On 2/21/2012 10:31 PM, Eugene Loh wrote:
> ... "sockets" is unknown and hwloc returns 0 for num_sockets and OMPI
> pukes on divide by zero. OS info was listed in the original message
> (below). Might we want to do something else? E.g., assume
> num_sockets==1 when num_sockets==0 (if you know what I mean)? So,
> which one (or more) of the following should be fixed?
>
> *) on this platform, hwloc finds no socket level
> *) therefore hwloc returns num_sockets==0 to OMPI
> *) OMPI divides by 0 and barfs on basically everything
Okay. So, Brice's other e-mail indicates that the first two are "not
really uncommon":

On 2/22/2012 7:55 AM, Brice Goglin wrote:
> Anyway, we have seen other systems (mostly non-Linux) where lstopo
> reports nothing interesting (only one machine object with multiple PU
> children). So numsockets==0 isn't really uncommon.

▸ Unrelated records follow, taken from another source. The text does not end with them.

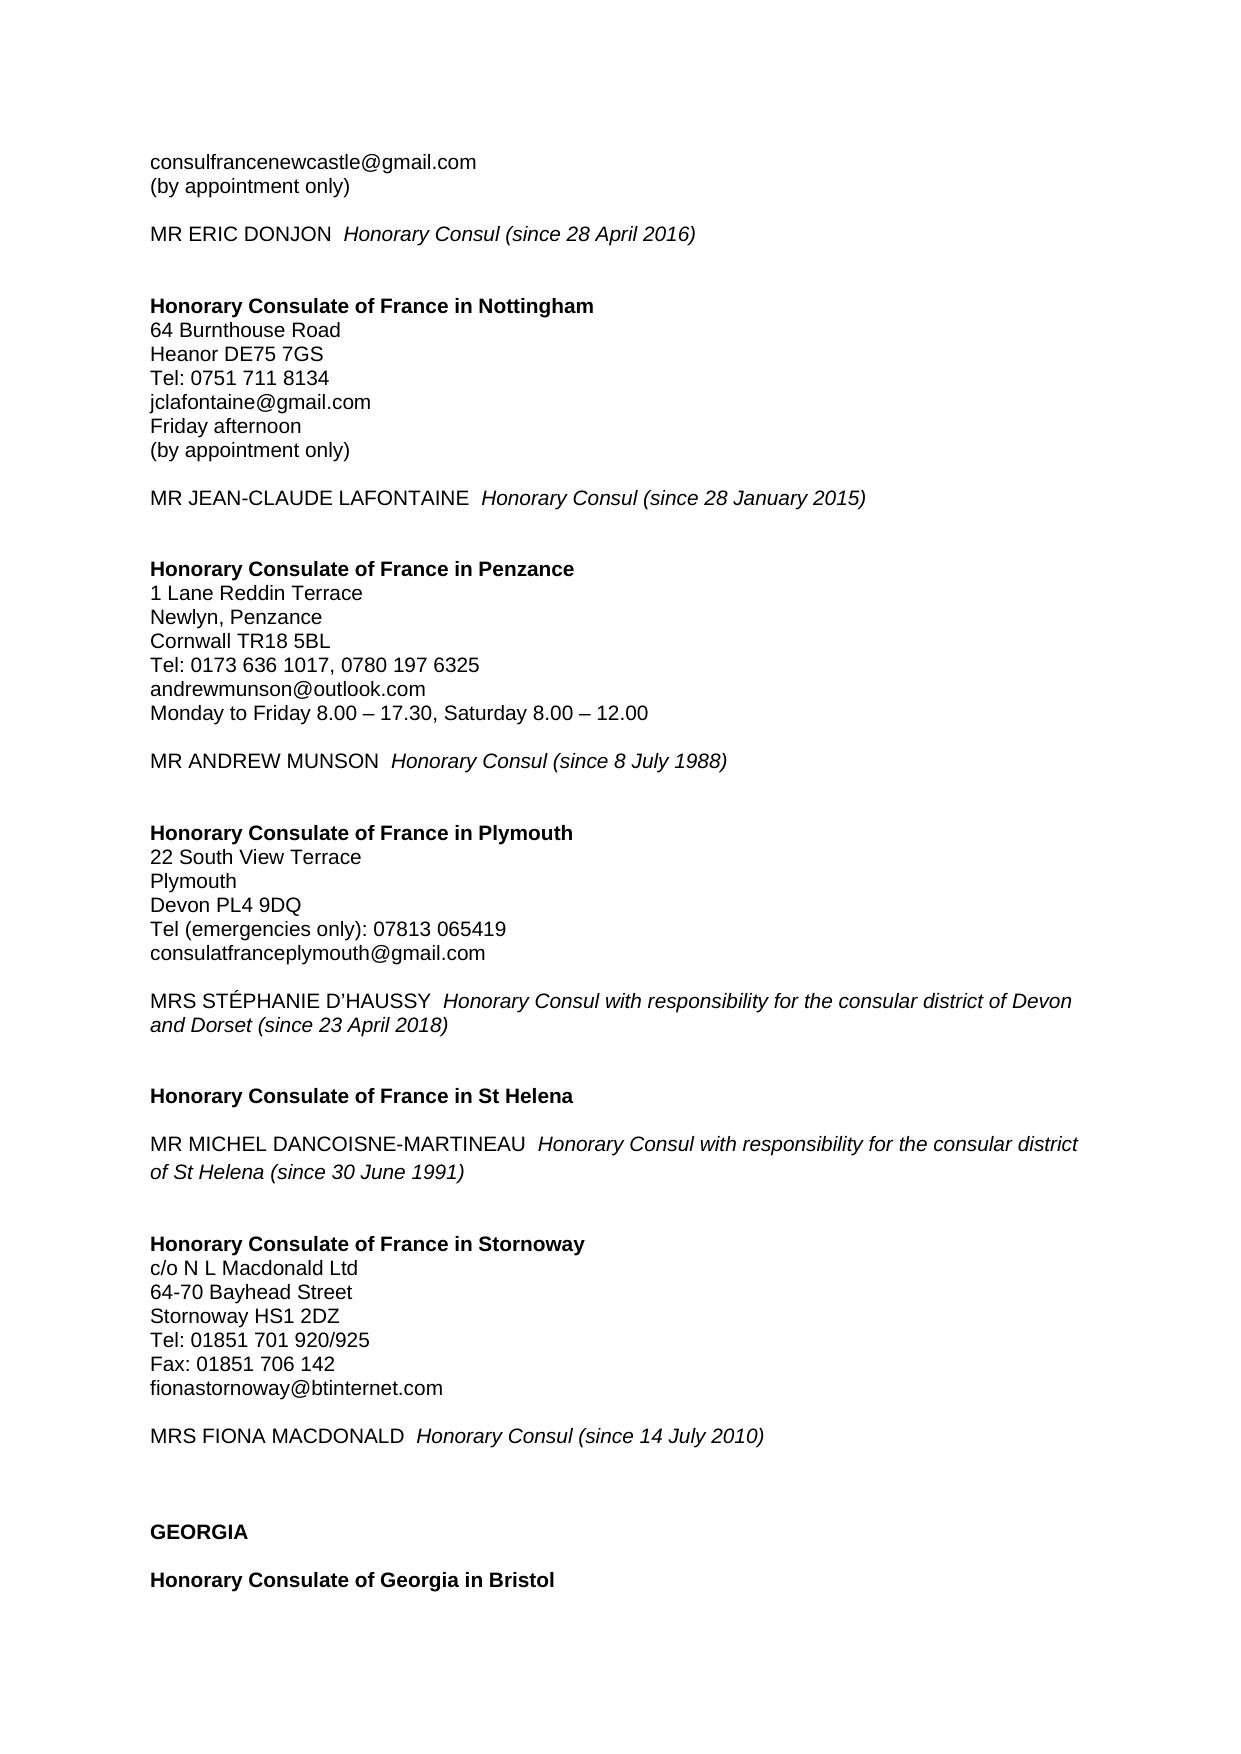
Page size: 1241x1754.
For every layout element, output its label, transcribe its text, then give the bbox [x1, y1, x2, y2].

text Monday to Friday 8.00 – 17.30, Saturday 8.00 – 12.00 [150, 701, 1090, 725]
text 1 Lane Reddin Terrace [150, 581, 1090, 605]
text 64 Burnthouse Road [150, 318, 1090, 342]
text Honorary Consulate of France in St Helena [150, 1084, 1090, 1108]
text Devon PL4 9DQ [150, 893, 1090, 917]
text Heanor DE75 7GS [150, 342, 1090, 366]
text (by appointment only) [150, 174, 1090, 198]
text c/o N L Macdonald Ltd [150, 1256, 1090, 1280]
text Newlyn, Penzance [150, 605, 1090, 629]
text (by appointment only) [150, 437, 1090, 461]
text 22 South View Terrace [150, 845, 1090, 869]
text jclafontaine@gmail.com [150, 389, 1090, 413]
text consulatfranceplymouth@gmail.com [150, 941, 1090, 964]
text Honorary Consulate of France in Stornoway [150, 1232, 1090, 1256]
text Cornwall TR18 5BL [150, 629, 1090, 653]
text Honorary Consulate of Georgia in Bristol [150, 1567, 1090, 1591]
text Tel: 01851 701 920/925 [150, 1328, 1090, 1352]
text Tel (emergencies only): 07813 065419 [150, 917, 1090, 941]
text Honorary Consulate of France in Nottingham [150, 294, 1090, 318]
text Stornoway HS1 2DZ [150, 1304, 1090, 1328]
text andrewmunson@outlook.com [150, 677, 1090, 701]
text MR ERIC DONJON Honorary Consul (since 28 April 2016) [150, 222, 1090, 246]
text Tel: 0173 636 1017, 0780 197 6325 [150, 653, 1090, 677]
text Plymouth [150, 869, 1090, 893]
text MRS STÉPHANIE D’HAUSSY Honorary Consul with responsibility for the consular district of Devon and Dorset (since 23 April 2018) [150, 988, 1090, 1036]
text Friday afternoon [150, 413, 1090, 437]
text MRS FIONA MACDONALD Honorary Consul (since 14 July 2010) [150, 1424, 1090, 1448]
text GEORGIA [150, 1519, 1090, 1543]
text MR JEAN-CLAUDE LAFONTAINE Honorary Consul (since 28 January 2015) [150, 485, 1090, 509]
text Honorary Consulate of France in Plymouth [150, 821, 1090, 845]
text Honorary Consulate of France in Penzance [150, 557, 1090, 581]
text Fax: 01851 706 142 [150, 1352, 1090, 1376]
text Tel: 0751 711 8134 [150, 366, 1090, 389]
text consulfrancenewcastle@gmail.com [150, 150, 1090, 174]
text 64-70 Bayhead Street [150, 1280, 1090, 1304]
text MR MICHEL DANCOISNE-MARTINEAU Honorary Consul with responsibility for the consular district of St Helena (since 30 June 1991) [150, 1132, 1090, 1184]
text MR ANDREW MUNSON Honorary Consul (since 8 July 1988) [150, 749, 1090, 773]
text fionastornoway@btinternet.com [150, 1376, 1090, 1400]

So, it seems to me that OMPI needs to handle the num_sockets==0 case
rather than just dividing by num_sockets. This is v1.5
orte_odls_base_open() since r25914.
>> On Feb 21, 2012, at 7:20 PM, Eugene Loh wrote:
>>> In r25914, orte/mca/odls/base/odls_base_open.c, we get
>>>
>>> 222 /* get the number of local sockets unless we were given
>>> a number */
>>> 223 if (0 == orte_default_num_sockets_per_board) {
>>> 224
>>> opal_paffinity_base_get_socket_info(&orte_odls_globals.num_sockets);
>>> 225 }
>>> 226 /* get the number of local processors */
>>> 227
>>> opal_paffinity_base_get_processor_info(&orte_odls_globals.num_processors);
>>> 228 /* compute the base number of cores/socket, if not given */
>>> 229 if (0 == orte_default_num_cores_per_socket) {
>>> 230 orte_odls_globals.num_cores_per_socket =
>>> orte_odls_globals.num_processors / orte_odls_globals.num_sockets;
>>> 231 }
>>>
>>> Well, we execute the branch at line 224, but num_sockets remains 0.
>>> This leads to the divide-by-0 at line 230.